11. A company buys 100 lightbulbs, each of which has an exponential lifetime of 1000 hours. What is the expected time for the first of these bulbs to burn out? (See Exercise 10.)
mu <- 1000
n <- 100

(expected_value <- mu/n)
## [1] 10
14. Assume that X1 and X2 are independent random variables, each having an exponential density with parameter λ. Show that Z = X1 − X2 has density

\[f_z(Z) = \frac {1} {(2)} \lambda e^{-\lambda|z|} \]

fz <- function(z, lambda) {
  (1/2) * lambda * exp(-lambda * abs(z))
}

Here, lambda is the parameter of the exponential distribution of X1 and X2. We can plot this density function for different values of lambda as follows:

z <- seq(-5, 5, length.out = 1000)
lambda <- 1
plot(z, fz(z, lambda), type = "l", xlab = "z", ylab = "f(z)", main = "Density of Z = X1 - X2")
lines(z, fz(z, lambda = 2), col = "red")
lines(z, fz(z, lambda = 0.5), col = "blue")
legend("topright", legend = c("lambda = 1", "lambda = 2", "lambda = 0.5"), 
       col = c("black", "red", "blue"), lty = 1)

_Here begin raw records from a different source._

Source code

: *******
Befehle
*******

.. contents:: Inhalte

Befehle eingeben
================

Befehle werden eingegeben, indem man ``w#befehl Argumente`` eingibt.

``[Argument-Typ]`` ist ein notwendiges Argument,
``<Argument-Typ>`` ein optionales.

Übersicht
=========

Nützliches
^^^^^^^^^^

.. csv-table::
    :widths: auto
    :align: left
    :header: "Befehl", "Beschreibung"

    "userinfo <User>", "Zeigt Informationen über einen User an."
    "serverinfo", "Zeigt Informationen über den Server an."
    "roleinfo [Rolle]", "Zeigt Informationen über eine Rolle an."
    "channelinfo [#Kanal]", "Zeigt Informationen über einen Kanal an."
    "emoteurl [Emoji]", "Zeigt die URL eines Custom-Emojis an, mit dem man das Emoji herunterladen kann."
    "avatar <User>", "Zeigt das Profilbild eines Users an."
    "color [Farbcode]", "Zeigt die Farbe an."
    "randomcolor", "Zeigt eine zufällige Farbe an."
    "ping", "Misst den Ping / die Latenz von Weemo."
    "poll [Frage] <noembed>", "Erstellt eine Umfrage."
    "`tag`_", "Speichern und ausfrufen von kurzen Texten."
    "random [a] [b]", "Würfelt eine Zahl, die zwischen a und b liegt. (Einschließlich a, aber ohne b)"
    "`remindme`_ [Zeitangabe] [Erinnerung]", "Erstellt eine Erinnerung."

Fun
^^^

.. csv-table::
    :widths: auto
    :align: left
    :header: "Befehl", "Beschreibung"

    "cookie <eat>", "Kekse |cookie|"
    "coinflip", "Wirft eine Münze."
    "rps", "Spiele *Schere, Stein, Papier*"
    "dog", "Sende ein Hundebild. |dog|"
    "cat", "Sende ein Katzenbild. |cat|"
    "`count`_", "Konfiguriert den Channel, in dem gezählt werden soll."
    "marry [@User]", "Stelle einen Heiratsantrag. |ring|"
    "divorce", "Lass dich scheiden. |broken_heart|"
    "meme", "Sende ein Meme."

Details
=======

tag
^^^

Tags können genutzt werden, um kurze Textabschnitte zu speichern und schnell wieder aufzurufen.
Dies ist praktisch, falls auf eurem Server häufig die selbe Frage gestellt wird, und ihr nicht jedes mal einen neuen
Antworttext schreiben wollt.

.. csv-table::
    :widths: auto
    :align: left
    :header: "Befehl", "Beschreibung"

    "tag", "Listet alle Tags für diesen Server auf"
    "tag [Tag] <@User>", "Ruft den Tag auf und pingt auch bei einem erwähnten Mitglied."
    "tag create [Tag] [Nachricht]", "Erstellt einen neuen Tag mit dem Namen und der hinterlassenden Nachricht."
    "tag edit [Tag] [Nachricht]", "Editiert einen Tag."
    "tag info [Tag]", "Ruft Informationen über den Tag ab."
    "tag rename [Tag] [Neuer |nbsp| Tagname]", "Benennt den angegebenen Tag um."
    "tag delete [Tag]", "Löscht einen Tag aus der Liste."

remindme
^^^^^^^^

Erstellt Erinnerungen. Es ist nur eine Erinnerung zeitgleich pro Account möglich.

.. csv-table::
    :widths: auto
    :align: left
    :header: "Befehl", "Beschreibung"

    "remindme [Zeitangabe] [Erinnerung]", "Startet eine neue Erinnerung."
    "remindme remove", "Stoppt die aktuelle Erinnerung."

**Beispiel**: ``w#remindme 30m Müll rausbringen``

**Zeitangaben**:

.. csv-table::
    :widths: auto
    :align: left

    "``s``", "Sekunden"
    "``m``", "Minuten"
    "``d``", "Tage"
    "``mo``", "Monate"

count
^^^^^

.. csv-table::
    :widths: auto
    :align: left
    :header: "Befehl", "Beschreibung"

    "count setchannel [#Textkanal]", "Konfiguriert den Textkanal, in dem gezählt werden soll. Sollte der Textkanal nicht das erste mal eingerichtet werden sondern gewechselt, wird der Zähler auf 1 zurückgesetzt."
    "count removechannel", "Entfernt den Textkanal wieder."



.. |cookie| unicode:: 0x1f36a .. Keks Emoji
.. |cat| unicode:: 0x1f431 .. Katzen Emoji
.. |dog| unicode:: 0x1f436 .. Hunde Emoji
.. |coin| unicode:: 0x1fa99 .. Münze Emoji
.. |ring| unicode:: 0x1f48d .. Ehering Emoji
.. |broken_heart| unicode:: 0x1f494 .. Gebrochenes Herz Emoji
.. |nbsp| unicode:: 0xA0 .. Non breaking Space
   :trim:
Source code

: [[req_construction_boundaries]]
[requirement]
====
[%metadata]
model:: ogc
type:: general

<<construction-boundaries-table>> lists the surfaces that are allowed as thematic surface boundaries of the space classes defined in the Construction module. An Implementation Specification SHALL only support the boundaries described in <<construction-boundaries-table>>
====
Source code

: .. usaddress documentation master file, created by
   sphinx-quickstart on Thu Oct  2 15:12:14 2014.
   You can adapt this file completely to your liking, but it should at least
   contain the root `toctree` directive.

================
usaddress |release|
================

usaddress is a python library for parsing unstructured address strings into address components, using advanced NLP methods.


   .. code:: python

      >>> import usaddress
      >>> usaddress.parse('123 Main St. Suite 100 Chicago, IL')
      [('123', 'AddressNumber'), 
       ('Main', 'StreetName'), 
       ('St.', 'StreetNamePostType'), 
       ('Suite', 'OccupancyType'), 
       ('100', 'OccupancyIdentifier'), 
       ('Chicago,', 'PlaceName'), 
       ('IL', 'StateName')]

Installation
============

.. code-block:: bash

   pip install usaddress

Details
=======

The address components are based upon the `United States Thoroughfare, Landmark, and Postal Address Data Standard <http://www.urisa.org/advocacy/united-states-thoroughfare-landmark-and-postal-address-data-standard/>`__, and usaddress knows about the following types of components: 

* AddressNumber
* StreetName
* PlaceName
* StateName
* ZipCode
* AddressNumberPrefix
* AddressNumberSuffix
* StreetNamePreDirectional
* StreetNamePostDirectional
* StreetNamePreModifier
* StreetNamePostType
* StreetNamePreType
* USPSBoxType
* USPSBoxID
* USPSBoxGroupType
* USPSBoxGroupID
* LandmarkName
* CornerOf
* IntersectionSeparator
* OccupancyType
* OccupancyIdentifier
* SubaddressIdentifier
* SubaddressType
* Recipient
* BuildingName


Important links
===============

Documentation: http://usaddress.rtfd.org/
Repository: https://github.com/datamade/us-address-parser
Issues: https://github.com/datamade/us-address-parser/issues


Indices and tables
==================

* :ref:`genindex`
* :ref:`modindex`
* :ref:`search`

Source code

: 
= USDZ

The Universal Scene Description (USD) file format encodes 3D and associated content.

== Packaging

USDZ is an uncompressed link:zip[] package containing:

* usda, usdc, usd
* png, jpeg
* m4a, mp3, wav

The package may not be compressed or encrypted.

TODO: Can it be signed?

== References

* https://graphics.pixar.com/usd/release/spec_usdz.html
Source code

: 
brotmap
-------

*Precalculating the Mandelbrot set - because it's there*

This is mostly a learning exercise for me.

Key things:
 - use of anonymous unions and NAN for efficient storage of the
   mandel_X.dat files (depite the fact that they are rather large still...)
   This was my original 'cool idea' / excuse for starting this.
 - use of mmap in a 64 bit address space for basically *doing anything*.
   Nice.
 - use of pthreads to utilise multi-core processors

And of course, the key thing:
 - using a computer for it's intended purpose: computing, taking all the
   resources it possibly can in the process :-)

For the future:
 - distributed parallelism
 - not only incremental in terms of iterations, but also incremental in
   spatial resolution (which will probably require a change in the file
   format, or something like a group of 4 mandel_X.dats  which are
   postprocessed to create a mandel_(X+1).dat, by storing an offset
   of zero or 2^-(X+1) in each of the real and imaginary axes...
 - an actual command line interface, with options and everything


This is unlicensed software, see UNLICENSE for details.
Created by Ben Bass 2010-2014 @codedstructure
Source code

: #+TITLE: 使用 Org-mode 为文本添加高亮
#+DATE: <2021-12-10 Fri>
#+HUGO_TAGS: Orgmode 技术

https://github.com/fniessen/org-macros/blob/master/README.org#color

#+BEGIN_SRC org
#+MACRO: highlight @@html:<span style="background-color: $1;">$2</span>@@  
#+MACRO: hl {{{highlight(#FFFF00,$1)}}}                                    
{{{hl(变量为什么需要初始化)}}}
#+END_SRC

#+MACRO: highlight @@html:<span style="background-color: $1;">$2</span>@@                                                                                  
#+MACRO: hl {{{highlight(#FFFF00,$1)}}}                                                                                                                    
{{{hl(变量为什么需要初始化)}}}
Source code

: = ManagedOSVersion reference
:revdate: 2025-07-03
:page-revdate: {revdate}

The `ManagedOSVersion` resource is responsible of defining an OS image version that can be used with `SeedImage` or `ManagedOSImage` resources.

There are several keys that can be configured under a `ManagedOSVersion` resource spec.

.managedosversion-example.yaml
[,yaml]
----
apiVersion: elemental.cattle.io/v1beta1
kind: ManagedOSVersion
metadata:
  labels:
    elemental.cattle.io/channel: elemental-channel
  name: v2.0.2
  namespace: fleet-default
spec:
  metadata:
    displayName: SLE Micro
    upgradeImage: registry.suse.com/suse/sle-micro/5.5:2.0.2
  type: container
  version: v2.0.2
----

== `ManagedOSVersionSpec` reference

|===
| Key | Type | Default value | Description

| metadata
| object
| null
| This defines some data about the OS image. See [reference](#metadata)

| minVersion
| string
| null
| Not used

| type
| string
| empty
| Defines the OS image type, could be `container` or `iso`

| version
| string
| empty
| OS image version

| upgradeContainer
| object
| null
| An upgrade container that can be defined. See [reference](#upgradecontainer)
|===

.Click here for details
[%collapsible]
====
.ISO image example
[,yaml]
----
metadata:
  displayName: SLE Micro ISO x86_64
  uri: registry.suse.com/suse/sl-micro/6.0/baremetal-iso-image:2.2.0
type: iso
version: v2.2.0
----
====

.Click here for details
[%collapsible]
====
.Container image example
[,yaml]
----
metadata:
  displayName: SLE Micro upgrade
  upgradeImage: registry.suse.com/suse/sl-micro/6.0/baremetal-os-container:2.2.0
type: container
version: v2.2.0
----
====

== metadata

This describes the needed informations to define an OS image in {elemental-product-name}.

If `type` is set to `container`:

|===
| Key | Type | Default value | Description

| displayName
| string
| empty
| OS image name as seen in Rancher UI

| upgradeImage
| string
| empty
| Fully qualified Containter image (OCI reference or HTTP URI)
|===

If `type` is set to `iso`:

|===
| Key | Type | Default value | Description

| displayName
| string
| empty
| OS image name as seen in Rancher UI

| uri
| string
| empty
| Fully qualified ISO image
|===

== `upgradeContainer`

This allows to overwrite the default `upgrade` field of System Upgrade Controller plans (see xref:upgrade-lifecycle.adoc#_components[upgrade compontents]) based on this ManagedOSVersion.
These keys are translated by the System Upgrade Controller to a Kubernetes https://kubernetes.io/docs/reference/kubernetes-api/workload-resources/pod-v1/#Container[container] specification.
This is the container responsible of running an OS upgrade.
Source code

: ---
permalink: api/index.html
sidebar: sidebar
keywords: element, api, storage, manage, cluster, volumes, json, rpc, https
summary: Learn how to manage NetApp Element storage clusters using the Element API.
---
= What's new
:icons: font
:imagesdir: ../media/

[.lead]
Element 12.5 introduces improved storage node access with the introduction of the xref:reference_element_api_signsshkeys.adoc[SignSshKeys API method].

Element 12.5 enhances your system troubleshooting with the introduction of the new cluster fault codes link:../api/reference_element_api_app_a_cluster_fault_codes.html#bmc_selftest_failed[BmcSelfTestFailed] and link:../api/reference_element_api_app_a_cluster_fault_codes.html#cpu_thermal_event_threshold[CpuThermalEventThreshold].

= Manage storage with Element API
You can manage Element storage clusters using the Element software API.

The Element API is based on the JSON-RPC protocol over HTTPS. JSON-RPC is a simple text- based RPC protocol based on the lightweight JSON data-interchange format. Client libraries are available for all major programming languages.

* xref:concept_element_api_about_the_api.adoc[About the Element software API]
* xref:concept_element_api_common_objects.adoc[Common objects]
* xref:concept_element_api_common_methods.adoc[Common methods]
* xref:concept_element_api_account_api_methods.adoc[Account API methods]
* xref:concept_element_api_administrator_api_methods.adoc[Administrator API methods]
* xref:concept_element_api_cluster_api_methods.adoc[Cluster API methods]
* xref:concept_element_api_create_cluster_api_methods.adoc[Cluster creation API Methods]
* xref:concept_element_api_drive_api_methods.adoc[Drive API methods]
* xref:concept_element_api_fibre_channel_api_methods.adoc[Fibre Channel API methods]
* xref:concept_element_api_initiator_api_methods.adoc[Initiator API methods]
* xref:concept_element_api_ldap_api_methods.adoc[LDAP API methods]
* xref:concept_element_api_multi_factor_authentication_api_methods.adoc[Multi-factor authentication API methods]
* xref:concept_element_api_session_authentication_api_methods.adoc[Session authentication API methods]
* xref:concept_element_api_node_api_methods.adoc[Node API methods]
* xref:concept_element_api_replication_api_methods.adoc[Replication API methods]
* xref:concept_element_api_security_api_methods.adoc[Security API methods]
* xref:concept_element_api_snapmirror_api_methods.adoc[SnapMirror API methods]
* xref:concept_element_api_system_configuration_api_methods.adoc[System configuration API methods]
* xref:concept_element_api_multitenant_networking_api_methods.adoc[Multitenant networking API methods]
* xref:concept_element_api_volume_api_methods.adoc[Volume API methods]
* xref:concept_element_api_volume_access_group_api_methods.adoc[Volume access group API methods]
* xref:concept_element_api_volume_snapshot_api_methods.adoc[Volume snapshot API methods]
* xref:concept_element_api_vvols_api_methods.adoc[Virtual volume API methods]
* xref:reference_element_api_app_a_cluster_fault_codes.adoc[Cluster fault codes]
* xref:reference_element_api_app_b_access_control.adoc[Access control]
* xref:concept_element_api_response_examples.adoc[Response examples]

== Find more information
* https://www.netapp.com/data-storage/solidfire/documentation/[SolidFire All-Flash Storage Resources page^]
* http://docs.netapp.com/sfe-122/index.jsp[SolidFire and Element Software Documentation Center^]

This will produce a plot of the density function fz(z) over the range -5 to 5 with lambda = 1, 2 & 0.5. We can adjust the range and lambda values as needed to visualize the function over different ranges and parameter values.

#1 on page 320-321
1. Let X be a continuous random variable with mean μ = 10 and variance σ^2 = 100/3. Using Chebyshev’s Inequality, Find an upper bound for the following probabilities.
    a. P(|X−10|≥ 2).
    b. P(|X−10|≥ 5).
    c. P(|X−10|≥ 9).
    d. P(|X−10|≥20).

We know that, Chebyshev inequality = \(P(x-\mu| \geq k\sigma) \leq \frac {\sigma^2} {k^2 - \sigma^2} = \frac {1}{k^2}\)

mu_1 <- 10
variance_1 <- 100/3
sigma_1 <- sqrt(variance_1)

upper_bound <- function(x) {
  k <- x/sigma_1
  ub <- 1/k^2
  if (ub > 1) {
    paste0("Since probability cannot be > 1, so the upper bound is: ", 1)
  }
  else {
    paste0("The upper bound is: ", ub)
  }
}

(a) P(|X - 10| >= 2)

upper_bound(2)
## [1] "Since probability cannot be > 1, so the upper bound is: 1"

b) P(|X - 10| >= 5)

upper_bound(5)
## [1] "Since probability cannot be > 1, so the upper bound is: 1"

(c) P(|X - 10| >= 9)

upper_bound(9)
## [1] "The upper bound is: 0.411522633744856"

(d) P(|X - 10| >= 20) 

upper_bound(20)
## [1] "The upper bound is: 0.0833333333333333"